As a small business owner, you are the expert with regards to your products and services. Your website can gain valuable traffic and improve its findability on search engines by sharing that expertise in the form of an online glossary or dictionary. This article highlights some of the basics to get you started.
An Example of How a Glossary Improves Web Traffic
I worked with a local flooring franchise on an SEO project. Initially, the website was receiving a search engine visit once every four days for 9 web pages. A flooring glossary of about 25 pages was added to the website in June 2011. By the end of 2011, search traffic increased over 900% to 3 visits a day. This may not seem like a lot of visits, but keep in mind that this is a small business with a specialized focus.
The glossary entry page provides a summary of the different types of flooring and links to more detailed content for each specific type. Each glossary page is optimized separately with a call to action to contact the flooring company for more information.
The flooring glossary’s owner, Donna Teagle of Floor Covering International Wheaton/Naperville, shared this with SEO Tips and Strategies: “Just this week I received a request for olefin carpet on a stairway. When a customer is looking for something that specific if you do not have an online glossary they won’t find you.”
Benefits of Online Glossaries and Dictionaries
- Naturally increases website traffic over time
- Provides something of value to website visitors in the form of information
- Establishes your company expertise and experience online
- Sets up a framework to add content for new products, services, or industry jargon
Should You Add a Glossary to Your Website?
When considering whether to add a glossary or dictionary to your website, keep in mind the goals for your website. Then ask yourself some questions:
- Does your business sell products or services that you must constantly explain to people?
- Do you have an e-commerce site selling specialty products?
- Can you use a glossary or dictionary to help sell your products and services?
- Do you want to add meaningful traffic to your website?
- Do you have the time to devote to creating and maintaining the glossary? Can a staff member or outside resource be assigned to this task?
In making your decision, remember that a glossary is mainly informational not a sales tool. If you put a definition in the glossary, it should talk about the properties and benefits of the item you are defining. You can always add a simple call to action to invite visitors to contact you for more information.
10 Tips for Creating an Online Glossary or Dictionary
An online glossary can take some time to create, so you’ll want to start with the main page and add detail pages along the way. The main page will contain a list of all terms with brief definitions of each. You can then create a detail page for each individual term.
An online glossary should be unique and written by you or someone in your company. Write it in your style with a focus on your industry niche.

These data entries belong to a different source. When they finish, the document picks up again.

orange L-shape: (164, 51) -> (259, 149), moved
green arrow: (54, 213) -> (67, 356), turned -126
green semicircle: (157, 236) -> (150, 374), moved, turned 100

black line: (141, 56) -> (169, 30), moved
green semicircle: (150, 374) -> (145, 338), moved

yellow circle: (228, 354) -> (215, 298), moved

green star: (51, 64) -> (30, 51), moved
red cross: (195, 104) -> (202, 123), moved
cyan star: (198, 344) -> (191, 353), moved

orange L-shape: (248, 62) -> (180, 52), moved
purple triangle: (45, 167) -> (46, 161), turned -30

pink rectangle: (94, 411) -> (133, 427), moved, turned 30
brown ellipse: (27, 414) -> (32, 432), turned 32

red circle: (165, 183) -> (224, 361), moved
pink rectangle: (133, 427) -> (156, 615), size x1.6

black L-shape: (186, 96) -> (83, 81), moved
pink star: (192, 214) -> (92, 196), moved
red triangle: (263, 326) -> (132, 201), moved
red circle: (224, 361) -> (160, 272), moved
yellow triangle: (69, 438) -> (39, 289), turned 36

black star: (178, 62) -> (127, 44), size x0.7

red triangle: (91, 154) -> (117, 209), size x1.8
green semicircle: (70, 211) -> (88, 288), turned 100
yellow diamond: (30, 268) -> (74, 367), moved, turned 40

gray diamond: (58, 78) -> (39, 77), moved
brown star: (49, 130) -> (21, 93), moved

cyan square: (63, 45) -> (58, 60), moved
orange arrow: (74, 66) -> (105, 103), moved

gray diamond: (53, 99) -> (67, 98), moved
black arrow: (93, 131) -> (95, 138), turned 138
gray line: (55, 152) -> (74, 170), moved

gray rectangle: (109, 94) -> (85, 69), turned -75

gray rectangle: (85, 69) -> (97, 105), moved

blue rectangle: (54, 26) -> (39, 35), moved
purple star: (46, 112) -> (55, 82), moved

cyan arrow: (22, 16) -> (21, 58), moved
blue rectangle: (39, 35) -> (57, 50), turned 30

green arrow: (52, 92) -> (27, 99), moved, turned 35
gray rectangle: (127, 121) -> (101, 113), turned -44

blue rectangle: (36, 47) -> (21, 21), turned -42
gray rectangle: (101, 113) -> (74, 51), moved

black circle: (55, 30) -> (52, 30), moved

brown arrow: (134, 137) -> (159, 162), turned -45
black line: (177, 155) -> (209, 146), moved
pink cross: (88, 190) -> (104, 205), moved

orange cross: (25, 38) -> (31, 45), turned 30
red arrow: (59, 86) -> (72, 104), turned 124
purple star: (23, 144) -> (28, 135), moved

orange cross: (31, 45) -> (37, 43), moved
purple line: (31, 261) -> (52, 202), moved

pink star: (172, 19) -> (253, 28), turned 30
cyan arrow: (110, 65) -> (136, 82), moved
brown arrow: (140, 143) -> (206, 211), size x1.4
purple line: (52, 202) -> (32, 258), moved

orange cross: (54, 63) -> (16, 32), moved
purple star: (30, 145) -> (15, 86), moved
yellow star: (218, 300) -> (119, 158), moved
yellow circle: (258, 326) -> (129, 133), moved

Here are some tips to get you started:
- Start by making a list of common terms and definitions in a word processor or spreadsheet. Use your company’s terms, industry terms, and common terms that potential customers would use.
- Decide how you want to present information on the main page of the glossary. Traditionally, a glossary is organized alphabetically, but you may want to group the definitions by category or product type. Put a brief definition of each term on the main page with links to detail pages (if available).
- Decide how you want to present information on each detail page. In addition to the term and definition, you may want to include cross references for abbreviations or aliases for the term, pictures, benefits/properties, links to external resources, link to a product or service page, and so on. You don’t need to have a detail page for every term. Start with a few and add more over time.
- Identify related products and services that correspond with glossary terms. If you have a page on your website or shopping cart item that applies to a term, then add a link to that on the glossary detail page.
- Optimize each page for the keywords relating to that term and definition: Title Tag, H1 Tag, Meta Description, etc.
- Add a call to action to each glossary page so that visitors can contact you for more information.
- Add a link from your main website navigation to the main glossary page.
- Add cross-linking from the other pages on your website to the glossary and vice-versa.
- Generate a new XML sitemap for your website every time you update the glossary.
- Make your glossary or dictionary searchable.
Summary
While some of the above tips are technical in nature and may require a website designer/programmer, business owners can get the ball rolling with the first four tips.
Remember that you don’t need to implement the entire glossary at the same time. In fact, an online glossary or dictionary is like a living document that can be updated and added to over time. This not only provides fresh content for search engines and searchers, but also valuable information for your customers and prospects.